The Interdisciplinary Health Team Training Program, sponsored by the Office of Interdisciplinary Programs of the Bureau of Health Manpower in 1975, was no exception. Efforts to stimulate and establish the concept of interdisciplinary health team training in a variety of health centers with modest budgetary resources necessarily limited the amount of money available for evaluation and research in this area. In addition, the short funding period (three years) made it difficult, if not impossible, for fundees to design, conduct and complete meaningful evaluation and research on their individual efforts. Despite these limitations, the proposal of the Interdisciplinary Team Training and Curriculum (Team-TRAC) Program at the University of Nevada, Reno, specifically budgeted resources and personnel for this purpose and a research team was established shortly after funding in 1975 (Thornton,et al., 1979).

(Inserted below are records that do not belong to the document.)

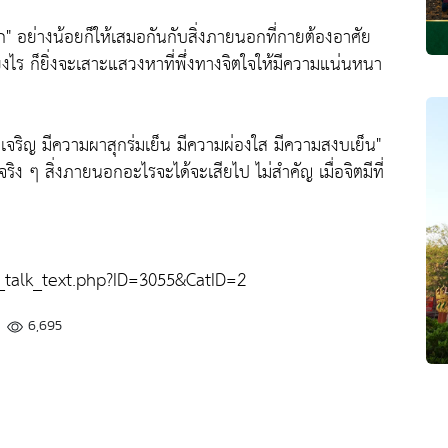
ก"
อย่างน้อยก็ให้เสมอกันกับสิ่งภายนอกที่กายต้องอาศัย
ียงไร ก็ยิ่งจะเสาะแสวงหาที่พึ่งทางจิตใจให้มีความแน่นหนา
เจริญ มีความผาสุกร่มเย็น มีความผ่องใส มีความสงบเย็น"
ริง ๆ สิ่งภายนอกอะไรจะได้จะเสียไป ไม่สำคัญ เมื่อจิตมีที่
alk_text.php?ID=3055&CatID=2
6,695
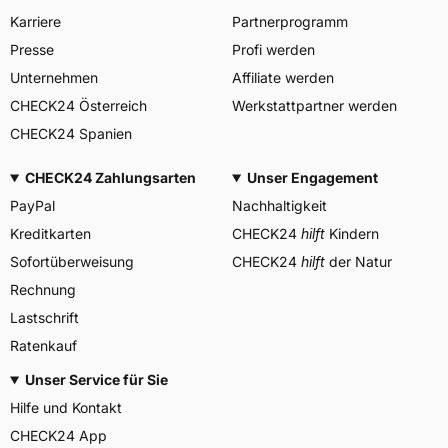
Karriere
Partnerprogramm
Allgemeine Produktsicherheit (GPSR)
Presse
Profi werden
BRIDGESTONE EU NV/SA,
Via del Fosso del Salceto
Unternehmen
Affiliate werden
Herstellerkontakt
13/15 00128 Rome Italien,
CHECK24 Österreich
Werkstattpartner werden
market.surveillance@bridges
tone.eu
CHECK24 Spanien
CHECK24 Zahlungsarten
Unser Engagement
PayPal
Nachhaltigkeit
Kreditkarten
CHECK24
hilft
Kindern
Sofortüberweisung
CHECK24
hilft
der Natur
Rechnung
Lastschrift
Ratenkauf
Unser Service für Sie
Hilfe und Kontakt
CHECK24 App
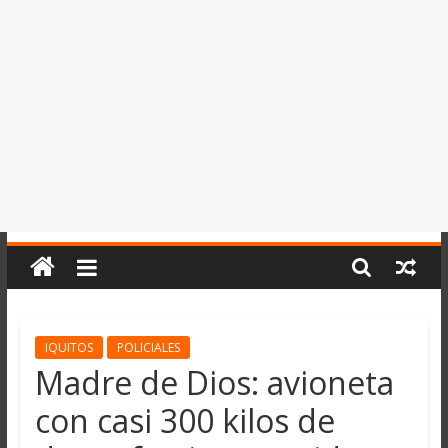
del
Perú,
Mundo
,
Ucayali,
San
Martín
y
Loreto
IQUITOS
POLICIALES
Madre de Dios: avioneta
con casi 300 kilos de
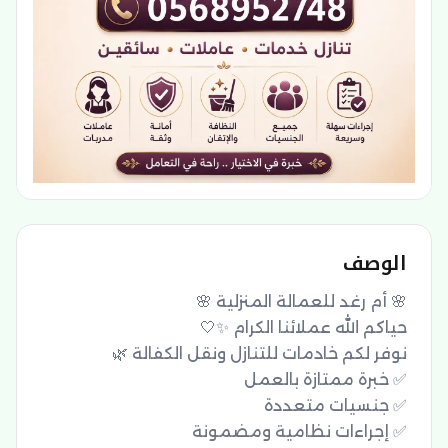
الوصف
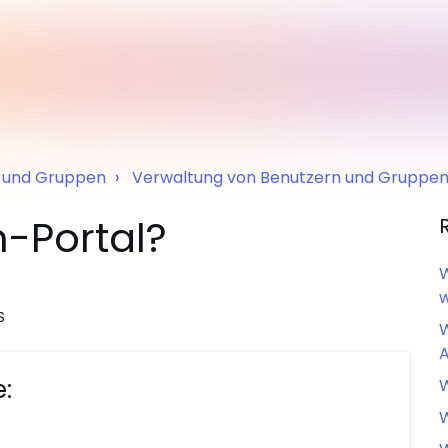
n und Gruppen
Verwaltung von Benutzern und Gruppe
-Portal?
W
S
W
A
e:
W
W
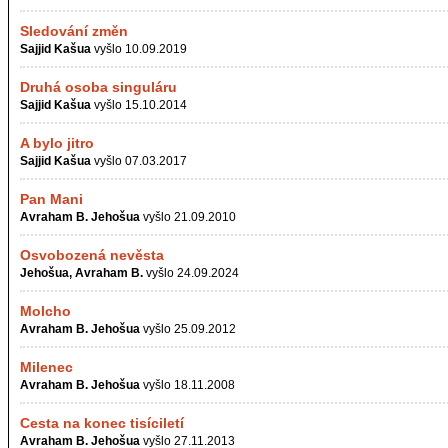
Sledování změn
Sajjid Kašua
vyšlo 10.09.2019
Druhá osoba singuláru
Sajjid Kašua
vyšlo 15.10.2014
A bylo jitro
Sajjid Kašua
vyšlo 07.03.2017
Pan Mani
Avraham B. Jehošua
vyšlo 21.09.2010
Osvobozená nevěsta
Jehošua, Avraham B.
vyšlo 24.09.2024
Molcho
Avraham B. Jehošua
vyšlo 25.09.2012
Milenec
Avraham B. Jehošua
vyšlo 18.11.2008
Cesta na konec tisíciletí
Avraham B. Jehošua
vyšlo 27.11.2013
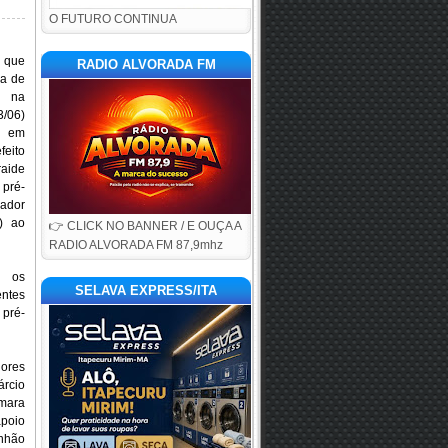
O FUTURO CONTINUA
que
RADIO ALVORADA FM
ca de
m na
3/06)
o em
feito
raide
pré-
ador
) ao
👉 CLICK NO BANNER / E OUÇA A
RADIO ALVORADA FM 87,9mhz
 os
SELAVA EXPRESS/ITA
ntes
pré-
ores
árcio
âmara
apoio
anhão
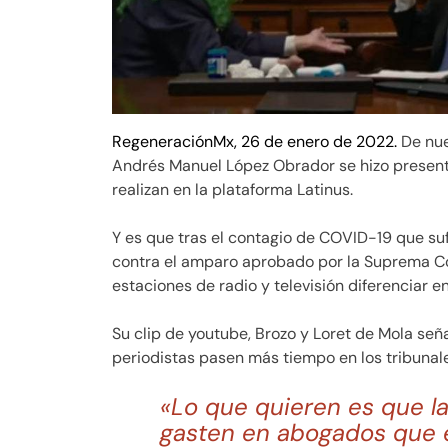
RegeneraciónMx, 26 de enero de 2022.
De nue
Andrés Manuel López Obrador se hizo presente
realizan en la plataforma Latinus.
Y es que tras el contagio de COVID-19 que suf
contra el amparo aprobado por la Suprema Cor
estaciones de radio y televisión diferenciar e
Su clip de youtube, Brozo y Loret de Mola seña
periodistas pasen más tiempo en los tribunale
«Lo que quieren es que 
gasten en abogados que 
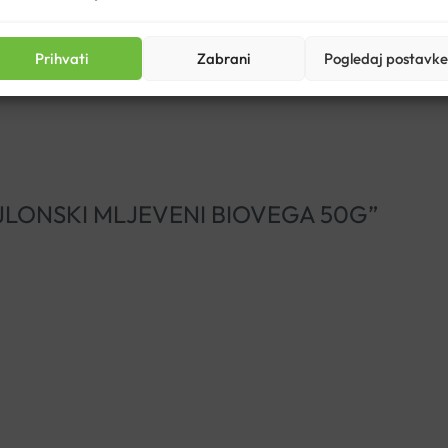
i, džemovi, ali i kao dodatak raznim napicima i čajevima.
Prihvati
Zabrani
Pogledaj postavke
T CEJLONSKI MLJEVENI BIOVEGA 50G”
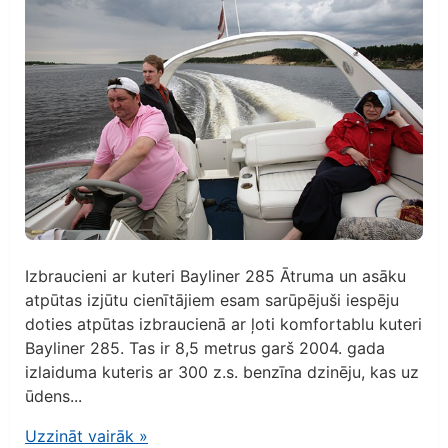
Izbraucieni ar kuteri Bayliner 285 Ātruma un asāku
atpūtas izjūtu cienītājiem esam sarūpējuši iespēju
doties atpūtas izbraucienā ar ļoti komfortablu kuteri
Bayliner 285. Tas ir 8,5 metrus garš 2004. gada
izlaiduma kuteris ar 300 z.s. benzīna dzinēju, kas uz
ūdens...
Uzzināt vairāk
»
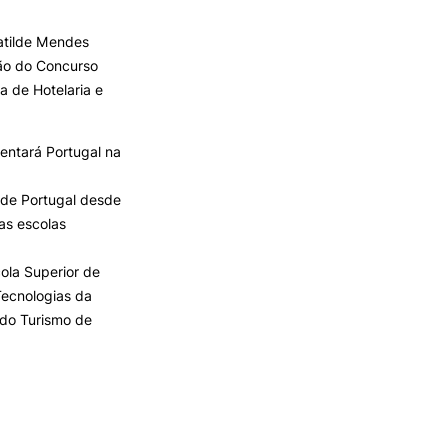
Matilde Mendes
TORY
CANDIDATURAS
ção do Concurso
a de Hotelaria e
Processo
Propinas e Taxas
Calendário
entará Portugal na
Listas de Seriação e de
Colocação
 de Portugal desde
as escolas
cola Superior de
Tecnologias da
 do Turismo de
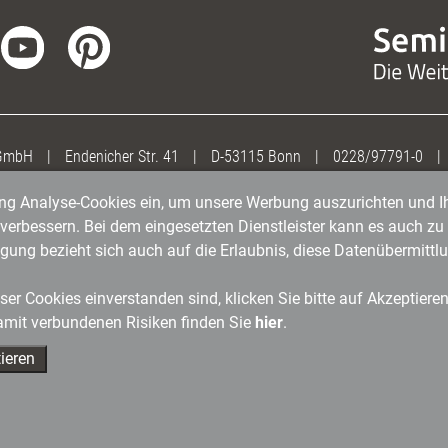
 GmbH
|
Endenicher Str. 41
|
D-53115 Bonn
|
0228/97791-0
|
gung Analyse-Cookies ein, um unsere Werbung auszurichten und Ih
erbessern. Bei dem eingesetzten Dienstleister kann es auch zu 
igung bezieht sich auch auf die Erlaubnis, diese Datenübermit
er Cookies einverstanden sind, klicken Sie bitte auf Akzeptiere
amit verbundenen Risiken finden Sie
hier
.
ieren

From the beginning of the Team-TRAC Program, there was intense interest in how patients would react to care from student health care teams. The purpose of the patient research project was to determine satisfaction with the student team experience and to have patients describe and evaluate their perceptions of the team care. Two methods were used: Patient Interviews and Questionnaires, and Interaction Analysis of patient-team interaction.